- **GIVEN RECORDS**
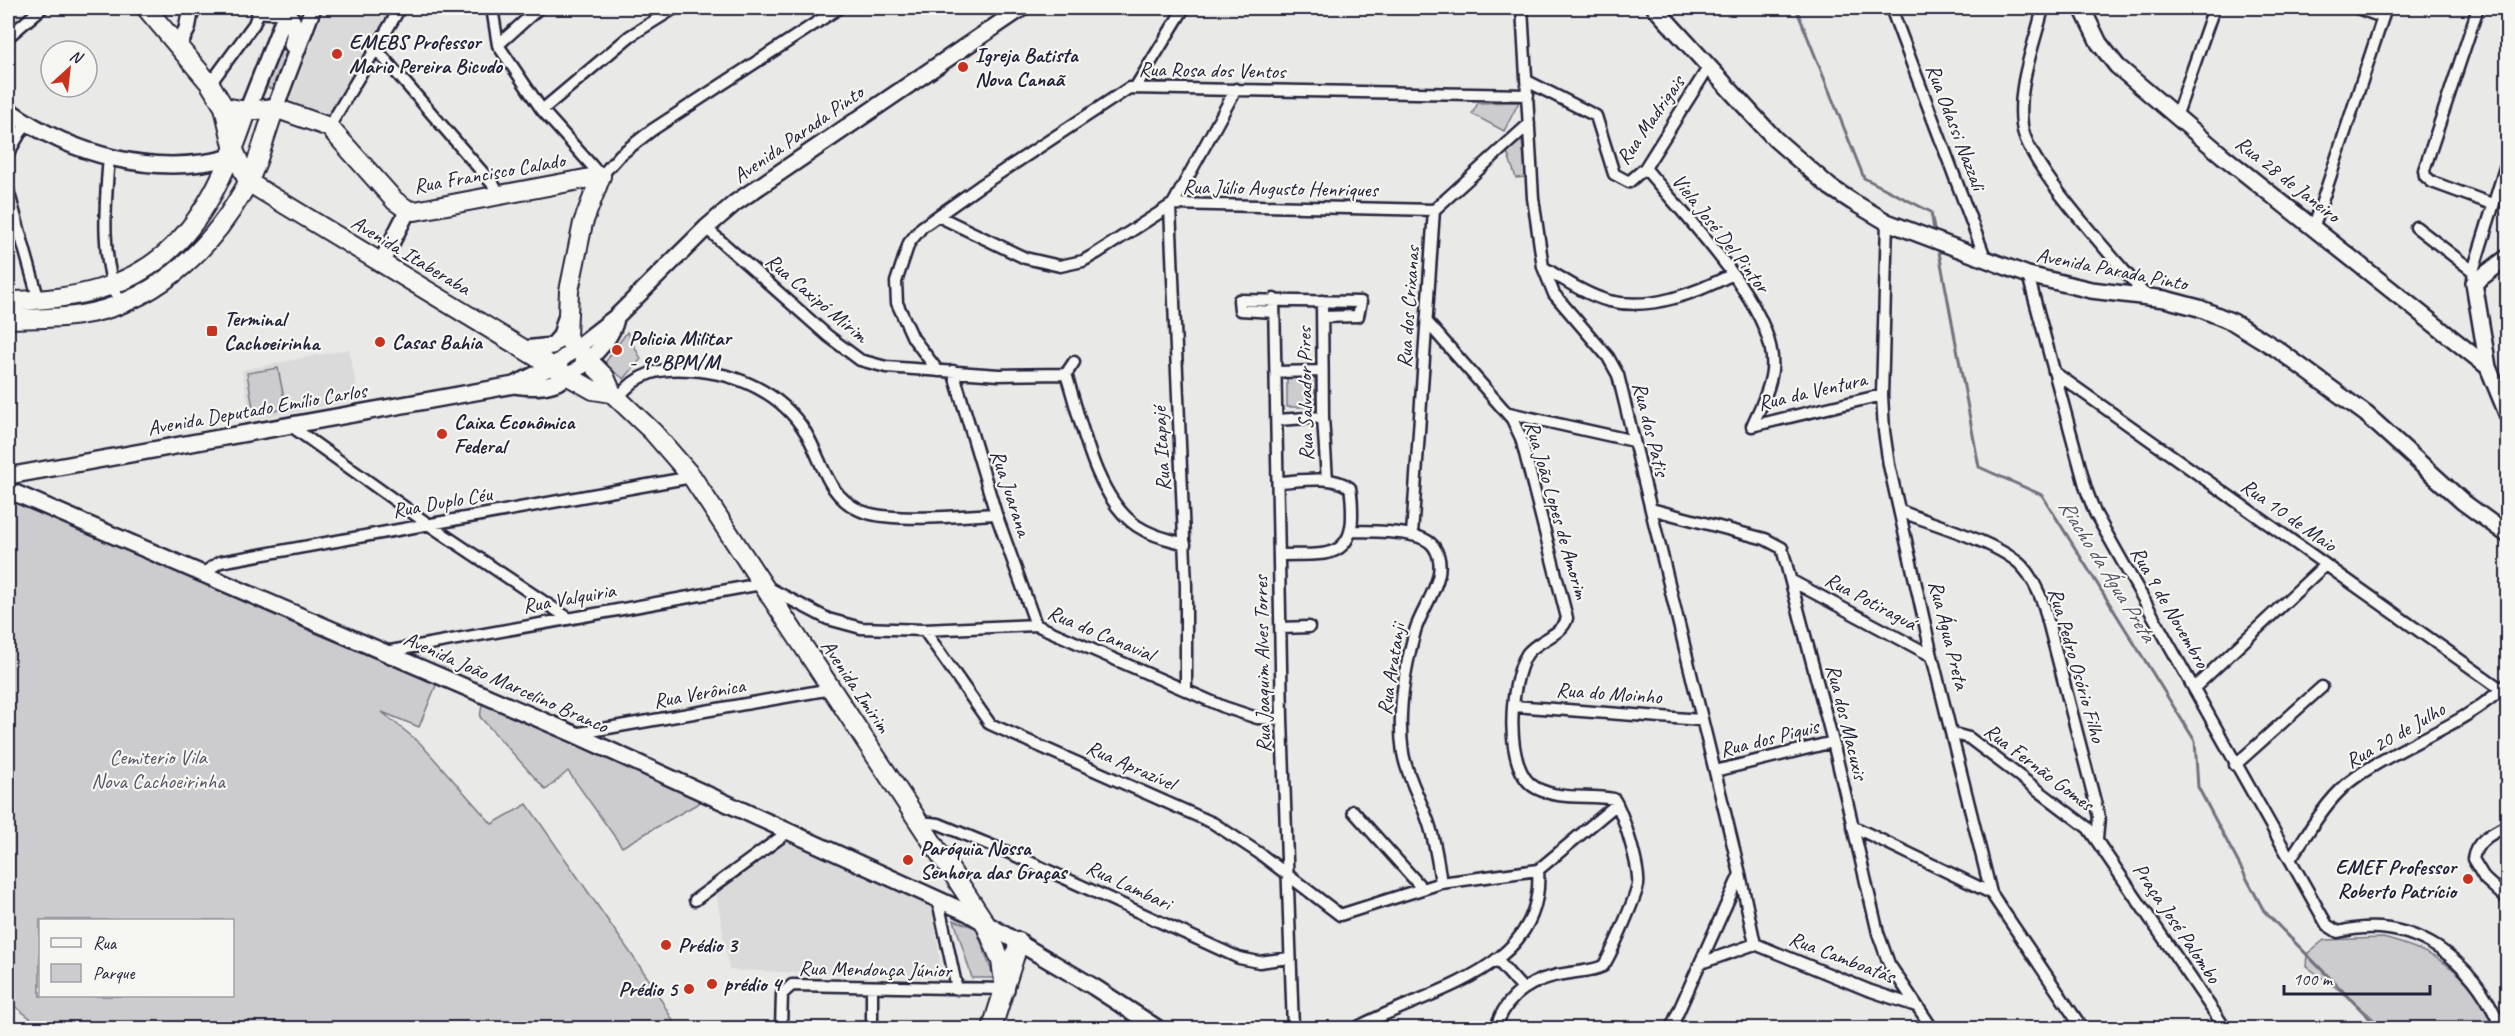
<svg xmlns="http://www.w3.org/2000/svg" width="2515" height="1036" font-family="Caveat,sans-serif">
<rect width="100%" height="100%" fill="#e9e9e7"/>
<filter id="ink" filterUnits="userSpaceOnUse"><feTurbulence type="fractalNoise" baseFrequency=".0167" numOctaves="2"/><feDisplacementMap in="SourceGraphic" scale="12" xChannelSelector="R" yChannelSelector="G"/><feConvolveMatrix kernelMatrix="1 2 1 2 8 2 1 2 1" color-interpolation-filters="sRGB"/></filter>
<g filter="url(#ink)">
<path fill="#dadada" d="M325,8H392L326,118L294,107L289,102Z
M349,349L359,400L251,420L242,370Z
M785,842L932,903L942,978L729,970L716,892Z"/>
<path fill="#ccccce" stroke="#777784" stroke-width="1.5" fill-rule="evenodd" d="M286,36L292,38L272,89L266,87Z
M1519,102L1504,131L1472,114L1478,103Z
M1522,141L1526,177L1516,178L1506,149Z
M627,332L641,359L624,379L604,364Z
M278,368L286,409L254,414L247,373Z
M1287,375H1315V407H1287Z
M8,500C153,556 292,628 437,683L419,727L382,712L420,743L492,824L527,804L652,984L677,1028H43L8,1001ZM40,920H232V996H40Z
M483,699L704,800L622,847L568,771L546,790L480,717Z
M954,920L976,928L994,978H972Z
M2383,938C2434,951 2468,970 2490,1020L2458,1028H2384L2350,998L2306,966L2307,954L2324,940Z"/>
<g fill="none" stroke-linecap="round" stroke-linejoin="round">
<path stroke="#71717f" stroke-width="3" d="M1796,8L1864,178L1931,212L1935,235
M1938,247L1979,467L2042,495L2195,741L2198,787L2264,911L2379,1028"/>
<g stroke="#22223b" stroke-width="15">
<path id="street" d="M492,8L498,45L542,110L601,176L620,155L652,130L839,8
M1522,8L1533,198L1543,267L1554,294L1608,357L1618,375L1740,874L1671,1028
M1891,8L1986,260
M2043,8C2034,46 2017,85 2022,125C2026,165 2116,260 2145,295
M2357,8L2382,17
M2478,8L2424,170L2425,176L2432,182L2492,204
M8,37L42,8
M498,45L539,8
M376,49L502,195
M1527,81L1596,116L1614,174L1629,182L1645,168L1708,68
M210,84L254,24L260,8
M1135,88L1184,8
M542,110L630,36L675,8
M2176,117L2214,8
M329,127L400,8
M8,154L26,123
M109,157C105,205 100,260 120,305
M1645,168C1683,215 1779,309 1772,370C1770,389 1760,408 1752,426
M8,190L39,301
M1173,204L1236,89
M1170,207L1186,586V690
M938,216L1025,258L1060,266L1083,261L1097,253L1173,204L1434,210
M1887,222L1882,395L1884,431L1889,465L1932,656L1991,893L2082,1028
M2314,226L2386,8
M2416,227L2473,271
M706,228L828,336L860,360L886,367L999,375L1066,374
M1543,267C1563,279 1586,295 1609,301C1651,311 1696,293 1733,274
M2028,275L2086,489L2095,513L2327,925L2338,932C2414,913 2474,961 2501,1028
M2474,283L2473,271L2508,158
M1274,299L1282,719L1293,1028
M1322,301L1323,417L1327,480
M1274,312L1240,310L1239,300L1361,302L1358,316L1323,317
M1427,322L1512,419L1521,438L1567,618C1563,635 1537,640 1527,654C1509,682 1503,771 1536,788C1561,801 1588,794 1614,799C1623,813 1640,868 1638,885C1636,896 1610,958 1603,966C1593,971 1581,971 1570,973C1536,977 1506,993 1496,1028
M1074,362L1066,374C1081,420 1095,498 1137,526C1152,536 1168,539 1185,544
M938,371L913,338L897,303L896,282L909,243L922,227L980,186L1129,88L1528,95
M953,371L996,514L1036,625
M1276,372L1322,371
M2054,372L2501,689
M618,398C638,372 659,368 690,370C737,373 781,392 806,433C823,462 826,494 859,510C889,524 962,515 996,514
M1509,413L1634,441
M1277,420L1323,417
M288,424L428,524L568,618
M1752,426L1882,395
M1278,482C1299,481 1332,474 1350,488C1352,497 1352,506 1352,516C1352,563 1315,553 1280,555
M1651,509L1765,539L1782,548L1833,742L1878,933L1889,964L1932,1028
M1900,511C1932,524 1998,542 2022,566C2032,577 2039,592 2044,606L2099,817L2097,839
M1352,531C1372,532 1422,529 1434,547C1452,574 1422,606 1415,631C1405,668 1397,715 1403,753C1407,777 1420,798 1428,821C1435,841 1438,862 1441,883
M1412,535L1434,210L1529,124
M202,574L220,562L692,477
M1792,581L1932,656
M1281,628L1309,627
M924,630L990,724L1213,823L1259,853L1340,915L1441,883L1538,870
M385,652L761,584L828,619L861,628L924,630L1036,625L1224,707L1257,718L1282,719
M2194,688L2325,565
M1514,706L1701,720
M574,734L831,689
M1954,734L1969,738L2088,828L2225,1028
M2235,765L2322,687
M1715,771L1833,742
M1353,811L1422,888
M920,822L939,824L1012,854L1239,958L1259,962L1289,958
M2508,825C2493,833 2476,840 2473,859L2485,879L2508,900
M1852,826L1991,893
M2290,859C2310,831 2327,797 2356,777C2405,742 2465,726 2508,683
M1538,870L1617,804
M1740,874L1755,944
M695,900L788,832
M938,901L957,989
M1755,944L1868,990L1916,1006
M1498,961L1523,989
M1701,963L1755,944
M781,1028L782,994L792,985L1005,989
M872,1028V987
M1356,1028C1426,990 1546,972 1538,870"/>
</g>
<g stroke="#22223b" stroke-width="20">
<path id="secondary" d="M1655,8L1775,139L1830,187L1853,202L1887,222L2028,275L2091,290L2165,299L2199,308L2233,322L2277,349L2366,414L2463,502L2508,535
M2082,8L2099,43L2117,66L2223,156L2488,367
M259,10L286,11C296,23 296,30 292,45
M179,44L187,29L191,8
M275,108L313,8
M8,110C72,155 154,178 232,157
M247,111L288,8
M2508,257L2474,283L2488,367L2508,416
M381,263L408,210
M524,349L552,346L561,336L565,321
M514,385C527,387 540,388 552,384C574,377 614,341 616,317
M8,476L514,385L553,366L616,317L706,228L735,203L1022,8
M8,490L574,734L968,913L1094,987L1157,1028"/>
</g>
<g stroke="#22223b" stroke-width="22">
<path id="primary" d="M146,8L210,84L224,107L234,150L248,182L568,376L593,390L612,393
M224,107L247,111L275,108L329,127L395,201L408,210L415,211L601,176
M601,176L583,223L569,291L567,336L570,342L605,377L612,393L653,432L692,477L984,921L1001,961L1005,989
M8,301C150,300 204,241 247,111
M8,319C32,318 57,319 80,315C151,304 207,254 242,193C258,167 264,137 275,108
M992,1028L1019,942"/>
</g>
<use href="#street" stroke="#f6f6f2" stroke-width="10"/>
<use href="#secondary" stroke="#f6f6f2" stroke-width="15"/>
<use href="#primary" stroke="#f6f6f2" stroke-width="18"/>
</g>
</g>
<g fill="#c8321e" stroke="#f6f6f2" stroke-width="2">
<circle cx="337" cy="54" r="6"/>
<circle cx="963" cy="67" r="6"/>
<rect x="206" y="325" width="12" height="12" rx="3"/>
<circle cx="380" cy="342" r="6"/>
<circle cx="617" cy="350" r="6"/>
<circle cx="442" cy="434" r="6"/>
<circle cx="908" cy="860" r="6"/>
<circle cx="2468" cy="879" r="6"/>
<circle cx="666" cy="945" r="6"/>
<circle cx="712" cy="984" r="6"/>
<circle cx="689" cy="989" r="6"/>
</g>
<g text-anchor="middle" stroke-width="4.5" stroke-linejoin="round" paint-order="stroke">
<g font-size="21" font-weight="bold" fill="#22223b" stroke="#f6f6f2" text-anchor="start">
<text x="349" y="49">EMEBS Professor<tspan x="349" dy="24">Mario Pereira Bicudo</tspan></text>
<text x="975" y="62">Igreja Batista<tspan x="975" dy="24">Nova Canaã</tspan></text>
<text x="224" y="326">Terminal<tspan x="224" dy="24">Cachoeirinha</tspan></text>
<text x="629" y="345">Policia Militar<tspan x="629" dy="24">- 9º BPM/M</tspan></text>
<text x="392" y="349">Casas Bahia</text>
<text x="454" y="429">Caixa Econômica<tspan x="454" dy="24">Federal</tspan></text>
<text x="920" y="855">Paróquia Nossa<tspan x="920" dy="24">Senhora das Graças</tspan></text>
<text x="2456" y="874" text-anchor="end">EMEF Professor<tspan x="2456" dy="24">Roberto Patrício</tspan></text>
<text x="678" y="952">Prédio 3</text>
<text x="724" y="991">prédio 4</text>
<text x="677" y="996" text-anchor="end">Prédio 5</text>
</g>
<g font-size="21" fill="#22223b" stroke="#f6f6f2">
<text transform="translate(1212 70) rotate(1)" y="7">Rua Rosa dos Ventos</text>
<text transform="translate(1650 120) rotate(-55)" y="7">Rua Madrigais</text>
<text transform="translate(1956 127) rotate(69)" y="7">Rua Odassi Nazzali</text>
<text transform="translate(798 134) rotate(-35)" y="7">Avenida Parada Pinto</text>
<text transform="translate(489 173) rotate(-10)" y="7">Rua Francisco Calado</text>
<text transform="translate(2288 179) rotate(38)" y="7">Rua 28 de Janeiro</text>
<text transform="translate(1280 188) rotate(1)" y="7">Rua Júlio Augusto Henriques</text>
<text transform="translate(1721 233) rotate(52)" y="7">Viela José Del Pintor</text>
<text transform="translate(411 255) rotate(31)" y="7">Avenida Itaberaba</text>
<text transform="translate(2112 269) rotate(11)" y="7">Avenida Parada Pinto</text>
<text transform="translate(817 298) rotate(40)" y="7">Rua Caxipó Mirim</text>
<text transform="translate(1408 307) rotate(-86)" y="7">Rua dos Crixanas</text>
<text transform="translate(1812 391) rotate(-13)" y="7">Rua da Ventura</text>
<text transform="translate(1305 394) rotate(-91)" y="7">Rua Salvador Pires</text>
<text transform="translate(257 409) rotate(-10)" y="7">Avenida Deputado Emílio Carlos</text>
<text transform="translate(1651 429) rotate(76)" y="7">Rua dos Patis</text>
<text transform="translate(1161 449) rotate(-93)" y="7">Rua Itapajé</text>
<text transform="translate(1011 493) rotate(72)" y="7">Rua Juarana</text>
<text transform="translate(442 502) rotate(-10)" y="7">Rua Duplo Céu</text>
<text transform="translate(1557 510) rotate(74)" y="7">Rua João Lopes de Amorim</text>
<text transform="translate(2289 515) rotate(35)" y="7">Rua 10 de Maio</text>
<text transform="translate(569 598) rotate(-10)" y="7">Rua Valquiria</text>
<text transform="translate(1871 601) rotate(28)" y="7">Rua Potiraguá</text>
<text transform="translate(2170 607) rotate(60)" y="7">Rua 9 de Novembro</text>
<text transform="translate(1101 633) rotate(23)" y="7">Rua do Canavial</text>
<text transform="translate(1949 635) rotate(76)" y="7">Rua Água Preta</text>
<text transform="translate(1262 664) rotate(-91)" y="7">Rua Joaquim Alves Torres</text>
<text transform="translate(2077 665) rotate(74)" y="7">Rua Pedro Osório Filho</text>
<text transform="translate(1391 669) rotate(-81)" y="7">Rua Aratanji</text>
<text transform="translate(506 682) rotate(24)" y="7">Avenida João Marcelino Branco</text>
<text transform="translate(856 686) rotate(56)" y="7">Avenida Imirim</text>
<text transform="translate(699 693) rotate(-10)" y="7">Rua Verônica</text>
<text transform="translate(1609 693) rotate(4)" y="7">Rua do Moinho</text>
<text transform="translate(1847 722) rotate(76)" y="7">Rua dos Macuxis</text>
<text transform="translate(2395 735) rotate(-30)" y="7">Rua 20 de Julho</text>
<text transform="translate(1769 738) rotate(-14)" y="7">Rua dos Piquis</text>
<text transform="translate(1131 765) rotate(24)" y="7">Rua Aprazível</text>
<text transform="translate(2039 767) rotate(37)" y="7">Rua Fernão Gomes</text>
<text transform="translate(1129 885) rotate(25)" y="7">Rua Lambari</text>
<text transform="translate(2177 923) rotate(56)" y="7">Praça José Palombo</text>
<text transform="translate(1842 957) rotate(21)" y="7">Rua Camboatás</text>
<text transform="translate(875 969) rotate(1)" y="7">Rua Mendonça Júnior</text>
</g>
<g font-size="21" fill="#555567" stroke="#f6f6f2">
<text x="158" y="764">Cemiterio Vila<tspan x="158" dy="24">Nova Cachoeirinha</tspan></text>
</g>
<g font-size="22" font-style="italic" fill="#565668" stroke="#f6f6f2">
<text transform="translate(2108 570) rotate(58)" y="8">Riacho da Água Preta</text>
</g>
</g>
<rect width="2515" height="1036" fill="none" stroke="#f6f6f2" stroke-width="30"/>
<rect x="15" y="15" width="2485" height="1006" fill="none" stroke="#22223b" stroke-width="2" filter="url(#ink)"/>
<rect x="39" y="919" width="195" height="78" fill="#f6f6f2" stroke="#a1a1a9" stroke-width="1.5"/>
<rect x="51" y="938" width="30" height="9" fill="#f6f6f2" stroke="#a1a1a9" stroke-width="1.5"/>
<text x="93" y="949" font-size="18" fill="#22223b">Rua</text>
<rect x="51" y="964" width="30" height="18" fill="#ccccce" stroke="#a1a1a9" stroke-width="1.5"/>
<text x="93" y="979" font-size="18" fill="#22223b">Parque</text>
<g transform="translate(69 69) rotate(27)"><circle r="28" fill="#f6f6f2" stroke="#a1a1a9" stroke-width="1.5"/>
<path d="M0-4.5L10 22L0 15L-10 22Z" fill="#c8321e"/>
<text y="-9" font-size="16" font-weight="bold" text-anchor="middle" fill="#22223b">N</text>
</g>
<path d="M2284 985v9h146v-9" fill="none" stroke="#22223b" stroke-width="3"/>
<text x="2293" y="985" font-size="18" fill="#22223b" stroke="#f6f6f2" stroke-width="4.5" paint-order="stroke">100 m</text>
</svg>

- **INSTRUCTIONS TO FOLLOW**
In the records above, find each line that holds the word "bold"; copy all such lines.

- **RESPONSE TO THIS TASK**
<g font-size="21" font-weight="bold" fill="#22223b" stroke="#f6f6f2" text-anchor="start">
<text y="-9" font-size="16" font-weight="bold" text-anchor="middle" fill="#22223b">N</text>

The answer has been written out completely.